The visit to Rabat of Israeli Defence Minister Benny Gantz, as well as the announcement just a week ago of an 'unprecedented' agreement on arms and cyber-security exports from the Hebrew territory, have led Algeria to seek new partners in the region. One of the issues that has attracted most interest in this agreement is the transfer of information on Iron Dome, an air defence infrastructure developed by the Israeli company Rafael Advanced Deface Systems, which is capable of intercepting more than 90 per cent of air strikes.
In addition to the recent normalisation and improvement of relations between Morocco and Israel - which have developed under US supervision in the framework of the Abraham Accords, signed in 2020 - there is also the historical dispute between the two countries over influence in the Sahel region. And while Morocco has continued to boost its diplomatic, commercial and military relations, and to promote the generation of green energy, Algeria's regional power is steadily waning. The Maghreb country, which was unable to fully recover from the crisis of 2014, was once again hit by the consequences of the COVID-19 pandemic.

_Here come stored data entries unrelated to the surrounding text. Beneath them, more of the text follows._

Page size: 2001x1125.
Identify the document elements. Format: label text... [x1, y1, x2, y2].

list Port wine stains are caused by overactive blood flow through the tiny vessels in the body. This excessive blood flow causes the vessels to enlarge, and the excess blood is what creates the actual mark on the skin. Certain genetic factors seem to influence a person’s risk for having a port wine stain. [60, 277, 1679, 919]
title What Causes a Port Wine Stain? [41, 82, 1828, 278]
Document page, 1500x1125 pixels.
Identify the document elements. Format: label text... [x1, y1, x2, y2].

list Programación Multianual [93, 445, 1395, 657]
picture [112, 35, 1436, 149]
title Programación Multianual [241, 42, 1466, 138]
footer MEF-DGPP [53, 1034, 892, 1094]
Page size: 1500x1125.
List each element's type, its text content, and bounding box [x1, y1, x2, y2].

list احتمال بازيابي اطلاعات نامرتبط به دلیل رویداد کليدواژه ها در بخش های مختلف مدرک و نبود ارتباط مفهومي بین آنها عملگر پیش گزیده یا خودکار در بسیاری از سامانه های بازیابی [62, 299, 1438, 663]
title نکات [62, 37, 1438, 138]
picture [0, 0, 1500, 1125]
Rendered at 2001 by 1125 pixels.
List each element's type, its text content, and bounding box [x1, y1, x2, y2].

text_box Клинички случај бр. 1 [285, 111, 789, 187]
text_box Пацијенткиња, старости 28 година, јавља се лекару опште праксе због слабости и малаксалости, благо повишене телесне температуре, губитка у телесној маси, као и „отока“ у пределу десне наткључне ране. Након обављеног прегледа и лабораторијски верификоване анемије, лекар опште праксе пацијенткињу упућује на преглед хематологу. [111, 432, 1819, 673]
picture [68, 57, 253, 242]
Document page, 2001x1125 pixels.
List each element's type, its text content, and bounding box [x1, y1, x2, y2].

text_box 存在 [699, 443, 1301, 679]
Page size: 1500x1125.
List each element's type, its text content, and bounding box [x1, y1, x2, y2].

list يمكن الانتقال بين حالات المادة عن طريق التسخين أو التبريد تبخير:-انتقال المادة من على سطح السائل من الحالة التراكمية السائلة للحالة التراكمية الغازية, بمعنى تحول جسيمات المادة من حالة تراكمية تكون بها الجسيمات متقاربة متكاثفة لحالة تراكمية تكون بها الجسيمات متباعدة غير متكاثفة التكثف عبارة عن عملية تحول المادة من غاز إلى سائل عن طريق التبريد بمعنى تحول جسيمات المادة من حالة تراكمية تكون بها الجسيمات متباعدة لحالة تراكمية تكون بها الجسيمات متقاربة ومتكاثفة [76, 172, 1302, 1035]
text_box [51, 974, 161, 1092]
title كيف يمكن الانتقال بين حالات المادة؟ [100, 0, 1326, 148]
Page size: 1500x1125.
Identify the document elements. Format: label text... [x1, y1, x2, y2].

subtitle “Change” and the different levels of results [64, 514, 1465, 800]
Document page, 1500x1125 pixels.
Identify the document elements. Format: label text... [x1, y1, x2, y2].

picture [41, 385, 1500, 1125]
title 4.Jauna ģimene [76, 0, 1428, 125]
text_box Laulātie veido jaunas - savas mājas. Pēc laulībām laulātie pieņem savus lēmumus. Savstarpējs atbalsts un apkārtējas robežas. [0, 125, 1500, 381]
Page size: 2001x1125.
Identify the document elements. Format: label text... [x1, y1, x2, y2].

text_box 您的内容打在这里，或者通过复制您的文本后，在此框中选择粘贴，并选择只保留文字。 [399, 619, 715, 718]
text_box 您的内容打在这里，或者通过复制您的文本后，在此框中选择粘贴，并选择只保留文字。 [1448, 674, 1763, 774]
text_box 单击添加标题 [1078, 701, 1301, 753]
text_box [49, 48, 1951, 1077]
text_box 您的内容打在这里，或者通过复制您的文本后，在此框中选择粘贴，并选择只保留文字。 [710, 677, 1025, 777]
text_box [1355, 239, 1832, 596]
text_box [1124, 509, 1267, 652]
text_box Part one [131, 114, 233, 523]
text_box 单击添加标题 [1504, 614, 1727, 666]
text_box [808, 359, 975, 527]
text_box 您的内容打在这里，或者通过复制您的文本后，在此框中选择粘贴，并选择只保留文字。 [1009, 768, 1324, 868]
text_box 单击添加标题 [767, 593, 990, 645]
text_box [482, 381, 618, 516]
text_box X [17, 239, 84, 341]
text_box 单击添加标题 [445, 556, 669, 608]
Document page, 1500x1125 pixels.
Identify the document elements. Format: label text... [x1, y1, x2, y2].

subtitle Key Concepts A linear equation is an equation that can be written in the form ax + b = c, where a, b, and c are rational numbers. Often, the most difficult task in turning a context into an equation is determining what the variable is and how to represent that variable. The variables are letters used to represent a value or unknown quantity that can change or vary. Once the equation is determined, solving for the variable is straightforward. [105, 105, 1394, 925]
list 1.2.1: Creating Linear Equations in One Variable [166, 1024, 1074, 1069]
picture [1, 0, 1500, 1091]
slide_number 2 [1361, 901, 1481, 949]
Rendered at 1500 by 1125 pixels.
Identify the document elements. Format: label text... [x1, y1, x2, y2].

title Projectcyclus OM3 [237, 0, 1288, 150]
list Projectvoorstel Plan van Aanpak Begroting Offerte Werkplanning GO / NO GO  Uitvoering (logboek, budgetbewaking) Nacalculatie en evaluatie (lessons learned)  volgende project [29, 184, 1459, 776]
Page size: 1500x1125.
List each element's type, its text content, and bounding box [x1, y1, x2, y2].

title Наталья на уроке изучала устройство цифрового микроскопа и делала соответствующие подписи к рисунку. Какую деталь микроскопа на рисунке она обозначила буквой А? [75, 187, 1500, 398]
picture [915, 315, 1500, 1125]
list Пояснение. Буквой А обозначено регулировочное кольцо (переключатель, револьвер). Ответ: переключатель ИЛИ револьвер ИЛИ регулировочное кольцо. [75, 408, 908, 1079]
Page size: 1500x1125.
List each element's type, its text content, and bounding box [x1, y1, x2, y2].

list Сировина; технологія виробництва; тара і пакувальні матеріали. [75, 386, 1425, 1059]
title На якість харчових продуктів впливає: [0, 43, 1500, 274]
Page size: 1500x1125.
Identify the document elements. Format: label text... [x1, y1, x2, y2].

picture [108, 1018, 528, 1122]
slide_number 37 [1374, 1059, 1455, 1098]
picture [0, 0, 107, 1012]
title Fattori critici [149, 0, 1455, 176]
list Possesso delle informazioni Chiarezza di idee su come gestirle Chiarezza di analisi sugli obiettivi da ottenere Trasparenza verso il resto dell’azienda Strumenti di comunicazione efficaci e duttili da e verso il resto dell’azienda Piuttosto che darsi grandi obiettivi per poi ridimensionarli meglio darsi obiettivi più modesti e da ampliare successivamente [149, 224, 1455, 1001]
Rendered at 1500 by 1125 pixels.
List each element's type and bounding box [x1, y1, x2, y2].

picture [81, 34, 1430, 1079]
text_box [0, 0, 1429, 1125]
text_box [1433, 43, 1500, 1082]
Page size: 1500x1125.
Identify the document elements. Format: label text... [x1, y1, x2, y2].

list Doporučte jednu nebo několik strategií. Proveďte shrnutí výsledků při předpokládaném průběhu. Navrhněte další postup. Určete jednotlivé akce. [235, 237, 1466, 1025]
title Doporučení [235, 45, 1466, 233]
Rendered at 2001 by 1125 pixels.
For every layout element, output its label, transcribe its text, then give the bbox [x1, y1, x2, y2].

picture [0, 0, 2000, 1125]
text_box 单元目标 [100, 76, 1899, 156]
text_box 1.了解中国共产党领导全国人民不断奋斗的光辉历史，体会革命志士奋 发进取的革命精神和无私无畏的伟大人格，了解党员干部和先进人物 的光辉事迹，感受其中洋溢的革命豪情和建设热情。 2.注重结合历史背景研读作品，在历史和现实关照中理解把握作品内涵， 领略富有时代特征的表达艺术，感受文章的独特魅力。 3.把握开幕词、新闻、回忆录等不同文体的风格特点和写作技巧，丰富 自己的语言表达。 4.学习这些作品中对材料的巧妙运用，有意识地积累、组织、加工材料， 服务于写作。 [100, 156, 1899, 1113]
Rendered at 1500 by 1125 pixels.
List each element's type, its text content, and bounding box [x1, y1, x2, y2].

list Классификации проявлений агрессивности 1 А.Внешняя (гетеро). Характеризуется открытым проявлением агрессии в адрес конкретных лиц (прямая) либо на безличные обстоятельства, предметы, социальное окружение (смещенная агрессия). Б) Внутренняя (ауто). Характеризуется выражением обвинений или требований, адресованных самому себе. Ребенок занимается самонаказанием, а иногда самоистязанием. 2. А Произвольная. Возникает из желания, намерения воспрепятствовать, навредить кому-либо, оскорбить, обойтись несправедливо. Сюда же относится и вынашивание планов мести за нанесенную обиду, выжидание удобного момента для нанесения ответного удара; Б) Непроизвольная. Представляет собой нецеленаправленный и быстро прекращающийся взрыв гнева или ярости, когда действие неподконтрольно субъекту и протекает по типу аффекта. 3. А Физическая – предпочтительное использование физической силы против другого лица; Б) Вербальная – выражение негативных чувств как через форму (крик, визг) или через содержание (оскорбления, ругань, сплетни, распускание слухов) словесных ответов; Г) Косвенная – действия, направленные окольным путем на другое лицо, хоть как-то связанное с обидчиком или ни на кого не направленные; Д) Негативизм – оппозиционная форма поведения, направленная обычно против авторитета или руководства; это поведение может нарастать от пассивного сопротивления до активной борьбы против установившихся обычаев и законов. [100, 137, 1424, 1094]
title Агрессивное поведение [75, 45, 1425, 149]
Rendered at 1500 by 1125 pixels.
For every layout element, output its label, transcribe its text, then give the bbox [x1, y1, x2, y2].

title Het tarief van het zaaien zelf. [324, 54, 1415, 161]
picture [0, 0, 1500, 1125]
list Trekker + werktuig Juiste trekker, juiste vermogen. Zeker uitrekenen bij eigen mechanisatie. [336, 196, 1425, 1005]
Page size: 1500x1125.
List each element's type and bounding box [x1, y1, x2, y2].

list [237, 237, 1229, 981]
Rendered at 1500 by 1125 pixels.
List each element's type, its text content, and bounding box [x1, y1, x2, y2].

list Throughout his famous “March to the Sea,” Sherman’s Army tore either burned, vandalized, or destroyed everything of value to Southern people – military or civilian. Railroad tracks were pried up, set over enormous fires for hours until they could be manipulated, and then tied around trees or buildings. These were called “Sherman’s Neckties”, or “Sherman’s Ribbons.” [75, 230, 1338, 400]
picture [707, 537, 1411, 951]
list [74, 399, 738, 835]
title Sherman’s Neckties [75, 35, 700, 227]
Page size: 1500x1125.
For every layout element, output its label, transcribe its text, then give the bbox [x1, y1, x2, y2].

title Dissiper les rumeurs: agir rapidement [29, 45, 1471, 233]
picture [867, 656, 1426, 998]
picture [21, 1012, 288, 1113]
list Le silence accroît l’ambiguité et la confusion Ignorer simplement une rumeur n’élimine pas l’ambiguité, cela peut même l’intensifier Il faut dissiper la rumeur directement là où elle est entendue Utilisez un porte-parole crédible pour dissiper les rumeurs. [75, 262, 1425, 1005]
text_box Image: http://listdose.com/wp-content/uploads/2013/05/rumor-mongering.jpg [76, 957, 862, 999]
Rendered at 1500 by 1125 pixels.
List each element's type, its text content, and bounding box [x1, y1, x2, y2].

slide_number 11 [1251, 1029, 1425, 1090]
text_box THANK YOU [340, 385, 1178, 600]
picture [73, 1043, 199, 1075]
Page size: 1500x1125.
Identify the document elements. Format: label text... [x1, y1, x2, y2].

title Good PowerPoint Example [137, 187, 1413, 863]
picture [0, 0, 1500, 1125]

Thus, the reason why Algeria has been quick to show its capacity to manoeuvre is due to the North African power's need to find regional allies as quickly as possible. With diplomatic relations with Rabat severed in August and tensions with the Kingdom increasing since October, Algeria's established alliances in the region have seen their influence reasonably diminished. Problems such as diplomatic tensions with France and the rift with Rabat have cost it a somewhat isolated position.
For its part, Cairo's position has remained suitably ambiguous. While its relations with Algiers are quite favourable, and while the two powers hold opposing positions on issues such as the Libyan conflict, the two powers collaborated in mitigating the escalation of violence and discord at the outbreak of the war. Thus, while Algeria is a major supporter of Islamist groups in the west, Egypt has sided with Marshal Khalifa Haftar in the east of the country. Moreover, Egypt's strong relations with Tel Aviv and Rabat have meant that Cairo has chosen not to get too close to Algeria.